NEW YORK, Oct. 9 (Xinhua) -- "Today you can't go back to where you were 40 years ago, de-globalization will be extraordinary costly," Nobel Prize winner and renowned economist Joseph Stiglitz said here on Sunday.
Speaking at the 25th Annual Convention of Chinese Association for Science and Technology, USA (CAST-USA), Stiglitz said we have created global supply chains worldwide, and when we interrupt them, costs go up.
Take the auto industry for example. In the United States, auto industry depends heavily on parts imported from Mexico, which ensure the U.S. car makers to get these parts produced at a much lower cost than they could be produced in the United States.
The prices of American cars would be too higher to sell abroad and compete with imports from abroad if they would totally be made in the U.S. Then American automobile industry will go down, and the auto workers would be among the people who suffer the loss.
In 2016, the U.S. imported 294 billion U.S. dollars of products from Mexico, with cars and car parts on the top category, according to the U.S. Census Bureau.

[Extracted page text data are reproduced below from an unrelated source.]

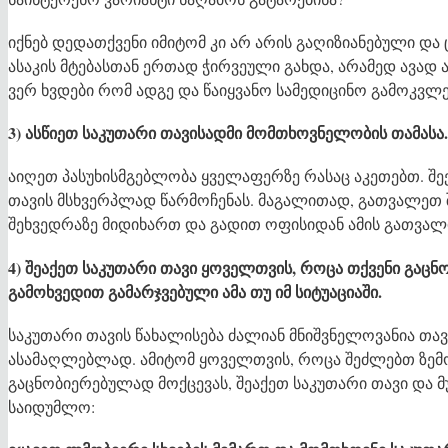
იქნებ დედათქვენი იმიტომ კი არ არის გაღიზიანებული და
ასაკის მტებასთან ერთად ჭირვეული გახდა, არამედ ავად არ
ვერ ხვდები რომ ადგე და წაიყვანო სამედიცინო გამოკვლე
3) ასწიეთ საკუთარი თავისადმი მომთხოვნელობის თამასა.
აიღეთ პასუხისმგებლობა ყველაფერზე რასაც აკეთებთ. შე
თავის მსხვერპლად წარმოჩენას. მაგალითად, გათვალეთ
შეხვედრაზე მიდიხართ და გადით ოფისიდან ამის გათვალ
4) შეაქეთ საკუთარი თავი ყოველთვის, როცა თქვენი გაც
გამოხვედით გამარჯვებული ამა თუ იმ სიტუაციაში.
საკუთარი თავის წახალისება ძალიან მნიშვნელოვანია თა
ასამაღლებლად. ამიტომ ყოველთვის, როცა შეძლებთ ზემ
გაცნობიერებულად მოქცევას, შეაქეთ საკუთარი თავი და
საიდუმლო: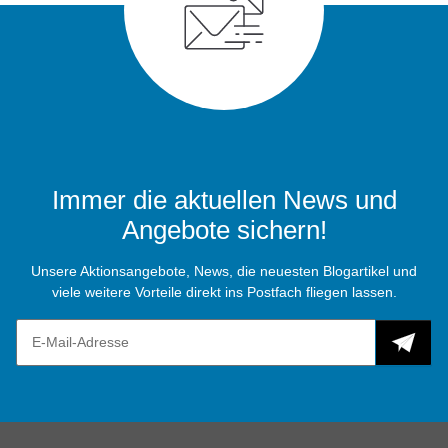
Immer die aktuellen News und
Angebote sichern!
Unsere Aktionsangebote, News, die neuesten Blogartikel und
viele weitere Vorteile direkt ins Postfach fliegen lassen.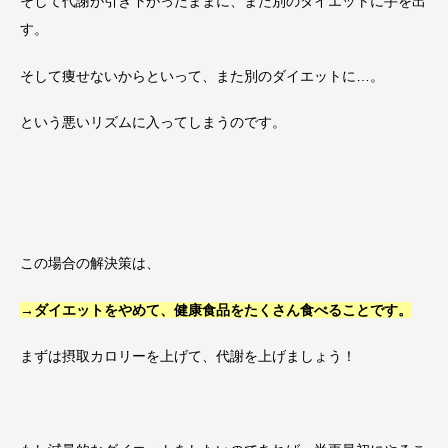
そして代謝が引き下がったままに、また別のダイエットに手を出
す。
そして痩せないからといって、また別のダイエットに…。
という悪いリズムに入ってしまうのです。
この場合の解決策は、
→ダイエットをやめて、健康食品をたくさん食べることです。
まずは摂取カロリーを上げて、代謝を上げましょう！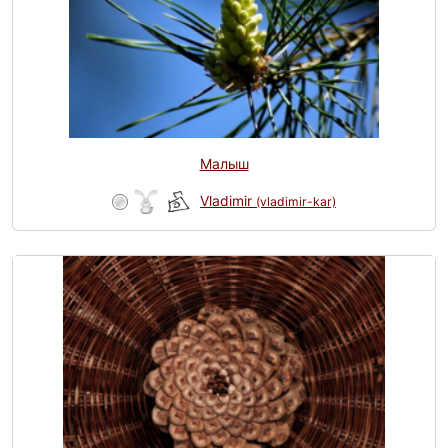
Малыш
Vladimir
(vladimir-kar)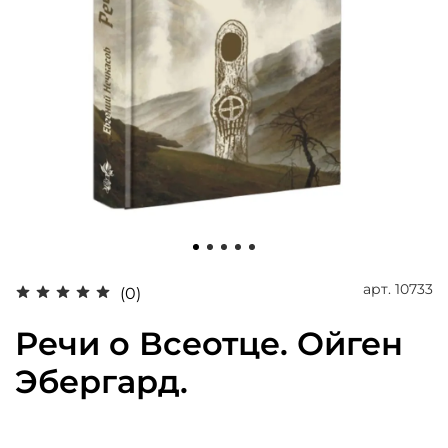
арт.
10733
(0)
Речи о Всеотце. Ойген
Эбергард.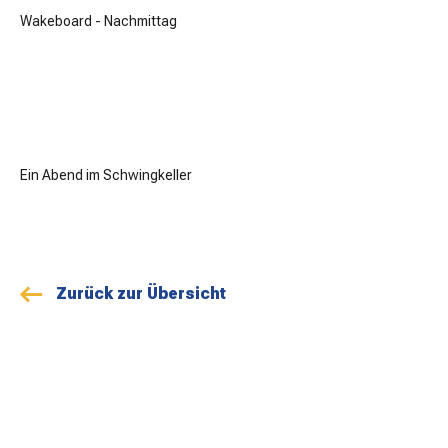
Wakeboard - Nachmittag
Ein Abend im Schwingkeller
Zurück zur Übersicht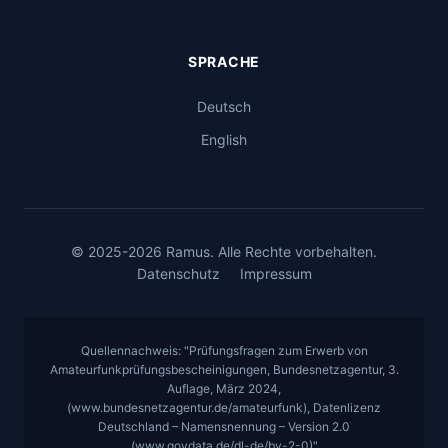
SPRACHE
Deutsch
English
© 2025-2026 Ramus. Alle Rechte vorbehalten.
Datenschutz
Impressum
Quellennachweis: "Prüfungsfragen zum Erwerb von
Amateurfunkprüfungsbescheinigungen, Bundesnetzagentur, 3.
Auflage, März 2024,
(www.bundesnetzagentur.de/amateurfunk), Datenlizenz
Deutschland – Namensnennung – Version 2.0
(www.govdata.de/dl-de/by-2-0)"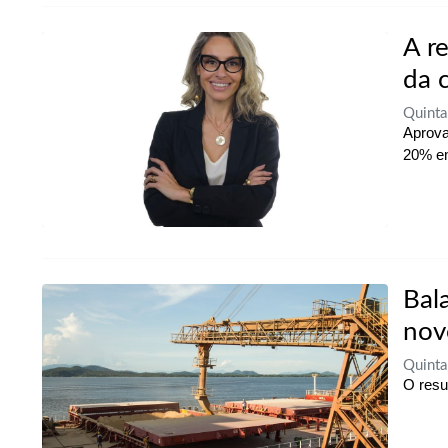
A r
da 
Quint
Aprova
20% e
Bal
nov
Quint
O resu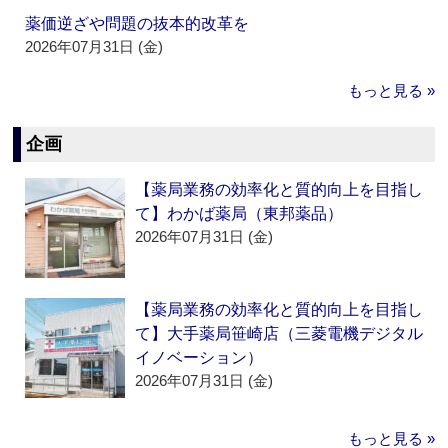
薬価逆ざや問題の抜本的改革を
2026年07月31日 (金)
もっと見る »
企画
【薬局業務の効率化と質的向上を目指し
て】わかば薬局（東邦薬品）
2026年07月31日 (金)
【薬局業務の効率化と質的向上を目指し
て】大手薬局笹崎店（三菱電機デジタル
イノベーション）
2026年07月31日 (金)
もっと見る »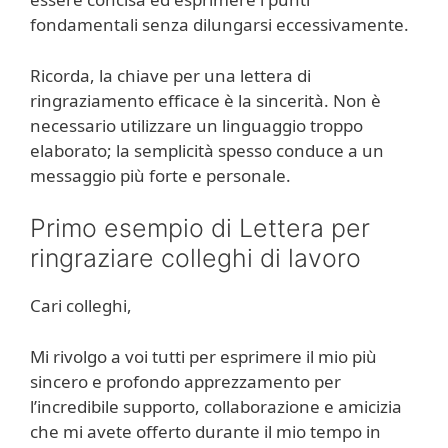
fondamentali senza dilungarsi eccessivamente.
Ricorda, la chiave per una lettera di
ringraziamento efficace è la sincerità. Non è
necessario utilizzare un linguaggio troppo
elaborato; la semplicità spesso conduce a un
messaggio più forte e personale.
Primo esempio di Lettera per
ringraziare colleghi di lavoro
Cari colleghi,
Mi rivolgo a voi tutti per esprimere il mio più
sincero e profondo apprezzamento per
l’incredibile supporto, collaborazione e amicizia
che mi avete offerto durante il mio tempo in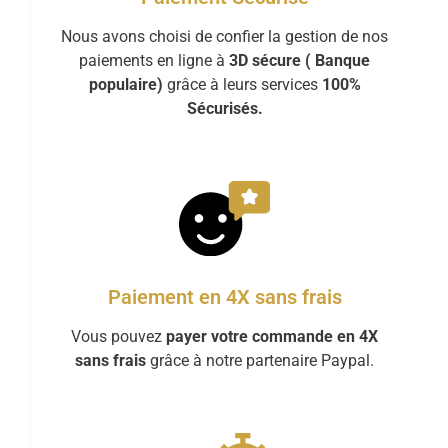
Nous avons choisi de confier la gestion de nos
paiements en ligne à
3D sécure ( Banque
populaire)
grâce à leurs services
100%
Sécurisés.
Paiement en 4X sans frais
Vous pouvez
payer votre commande en 4X
sans frais
grâce à notre partenaire Paypal.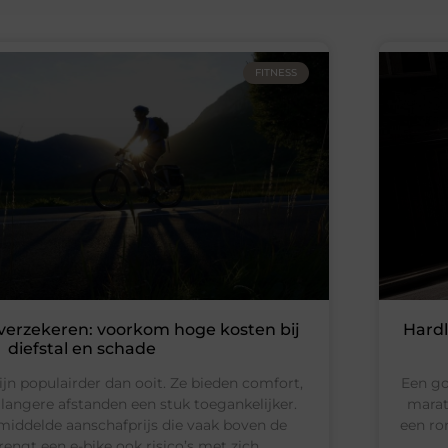
FITNESS
s verzekeren: voorkom hoge kosten bij
Hardl
diefstal en schade
zijn populairder dan ooit. Ze bieden comfort,
Een go
langere afstanden een stuk toegankelijker.
marat
iddelde aanschafprijs die vaak boven de
een ro
rengt een e-bike ook risico’s met zich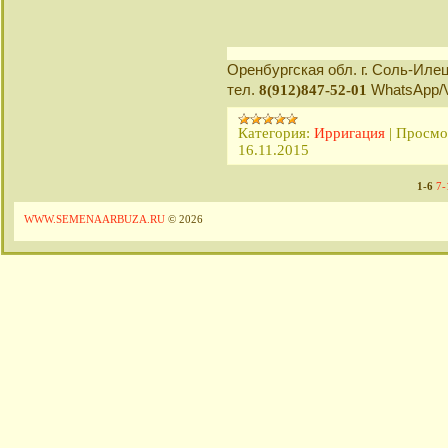
Оренбургская обл. г. Соль-Иле
тел.
WhatsApp/V
8
(912)847-52-01
Категория:
Ирригация
|
Просмо
16.11.2015
1-6
7-
WWW.SEMENAARBUZA.RU
© 2026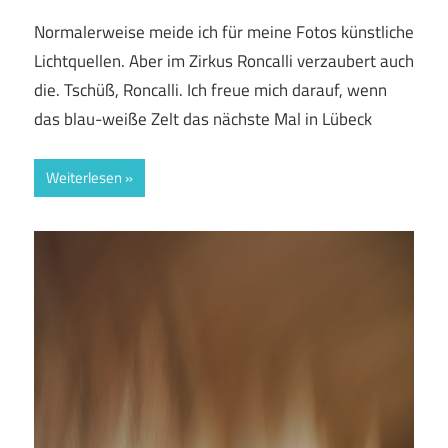
Normalerweise meide ich für meine Fotos künstliche
Lichtquellen. Aber im Zirkus Roncalli verzaubert auch
die. Tschüß, Roncalli. Ich freue mich darauf, wenn
das blau-weiße Zelt das nächste Mal in Lübeck
Weiterlesen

"We can go through industry by industry," said Stiglitz, suggesting the auto industry would not be the only industry going to lose on de-globalization.
"You don't win by closing yourself off with protectionism and anti-migration policies in a modern, competitive innovation economy," he added.
He also noted that science knowledge is a global "public goods," saying if we advance science everybody in the world can potentially benefit through globalization.
The 2001 Nobel prize recipient in Economics pointed out that China's role of leadership has been particularly important in globalization.
The rule of law is important for every country. When we talk about how our economy couldn't function without a rule of law, it is all the same with the global economy, representing by the WTO as part of that rule of law, he added.
Founded in 1992 in New York City, CAST-USA is a non-profit American Chinese organization dedicated to promoting understanding between Americans and ethnic Chinese in the United States.